Here, we look at the difference in the distributions across languages with mean and variance in original (200) dimensionality.


Read in doctag indices, docvecs, and metadata, and merge

doctag_indices <- read_feather("../../all_data/doctag_indices.feather") 
docvecs <- read_feather("../../all_data/docvecs.feather") %>%
  as.data.frame() %>%
  mutate(offset = 0:(n()-1)) %>%
  select(offset, everything())

#write_tsv(docvecs, "../all_data/docvecs.txt")
metadata <- read_csv("../../all_data/raw/merged_metadata.csv") 
metadata_clean <- metadata %>%
  mutate_if(is.character, as.factor)  %>%
  mutate(essay_id = as.character(essay_id))

#Merge all data sources together
d <- doctag_indices %>%
  left_join(metadata_clean) %>%
  left_join(docvecs) %>%
  nest(-1:-10, .key = "doc_vector") %>%
  select(-doc_count, -offset, -test_center_country_code) %>%
  mutate(prompt_id = fct_recode(prompt_id, 
                                broad.academics = "VC079857", 
                                young.enjoy = "VC139555", 
                                young.help = "VC182427",
                                advertisements = "VC199494",
                                fewer.cars = "VC199744",
                                tour.travel = "VC212639",
                                students.facts = "VC247638",
                                success.risks = "VC251653"))

0.1 Centroids

0.1.1 Distances

Pairwise distances between languages

centroids_prompt <- d %>%
  mutate(L1_prompt = paste0(L1_code, "_", prompt_id )) %>%
  split(.$L1_prompt) %>% 
  map_df(get_group_centroid, "L1_prompt") %>%
  separate(L1_prompt, c("L1_code", "prompt_id"), sep = "_")

prompt_mean_centroids <- centroids_prompt %>%
  split(.$L1_code) %>% 
  map_df(~colMeans(.[,-1:-2])) %>%
  t() %>% 
  as.data.frame() %>%
  rownames_to_column("L1_code")

prompt_mean_centroids_mat = as.matrix(prompt_mean_centroids[,-1])
rownames(prompt_mean_centroids_mat) = prompt_mean_centroids[,1]

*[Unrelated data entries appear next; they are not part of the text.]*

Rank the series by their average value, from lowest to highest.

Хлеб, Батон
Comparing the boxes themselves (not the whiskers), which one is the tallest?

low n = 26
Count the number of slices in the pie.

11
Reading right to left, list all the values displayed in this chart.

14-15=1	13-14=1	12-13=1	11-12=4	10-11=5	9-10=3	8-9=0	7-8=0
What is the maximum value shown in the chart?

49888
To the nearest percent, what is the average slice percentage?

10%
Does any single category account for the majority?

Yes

dist_matrix <- dist(prompt_mean_centroids_mat)
dist_matrix_kable <- as.matrix(dist_matrix)
dist_matrix_kable[upper.tri(dist_matrix_kable)] <- NA
kable(as.data.frame(dist_matrix_kable), digits = 2)
ARA CHI FRE GER HIN ITA JPN KOR SPA TEL TUR
ARA 0.00 NA NA NA NA NA NA NA NA NA NA
CHI 1.44 0.00 NA NA NA NA NA NA NA NA NA
FRE 1.61 1.45 0.00 NA NA NA NA NA NA NA NA
GER 1.87 1.76 1.17 0.00 NA NA NA NA NA NA NA
HIN 2.02 2.20 2.14 2.03 0.00 NA NA NA NA NA NA
ITA 1.71 1.70 1.08 1.44 2.44 0.00 NA NA NA NA NA
JPN 1.62 1.10 1.65 1.99 2.59 1.70 0.00 NA NA NA NA
KOR 1.65 1.04 1.68 2.01 2.44 1.80 0.73 0.00 NA NA NA
SPA 1.27 1.44 0.96 1.31 2.08 1.08 1.61 1.66 0.00 NA NA
TEL 1.84 2.07 2.32 2.30 0.94 2.53 2.43 2.29 2.18 0.00 NA
TUR 1.19 1.19 1.22 1.50 1.86 1.47 1.40 1.36 1.12 1.84 0
ggdendro::ggdendrogram(hclust(dist_matrix)) +
  ggtitle("High-Dimensional Pairwise Centroid Distance, averaging across prompts")

write_csv(as.data.frame(dist_matrix_kable), "../../all_data/pairwise_country_distances/HD_centroid_distances.csv")

1 Variance

Diameter is average pairwise distance between within-language essays in 2D-space.

d_diameters_prompt <- d %>%
  mutate(L1_prompt = paste0(L1_code, "_", prompt_id )) %>%
  split(.$L1_prompt) %>% 
  map_df(get_group_diameter, "L1_prompt", "mean_dist")  %>%
  separate(L1_prompt, c("L1_code", "prompt_id"), sep = "_")

d_prompt_mean_diameter <- d_diameters_prompt %>%
  group_by(L1_code) %>%
  multi_boot_standard(col = "diameter")

ggplot(d_prompt_mean_diameter, aes(x = reorder(L1_code, mean), 
                      y = mean, 
                      fill = L1_code)) +
  geom_bar(stat = "identity") +
  geom_linerange(aes(ymin = ci_lower, ymax = ci_upper)) +
  xlab("L1") +
  ggtitle("Diameter, averaging across prompts") +
  theme_minimal() +
  theme(legend.position = "none")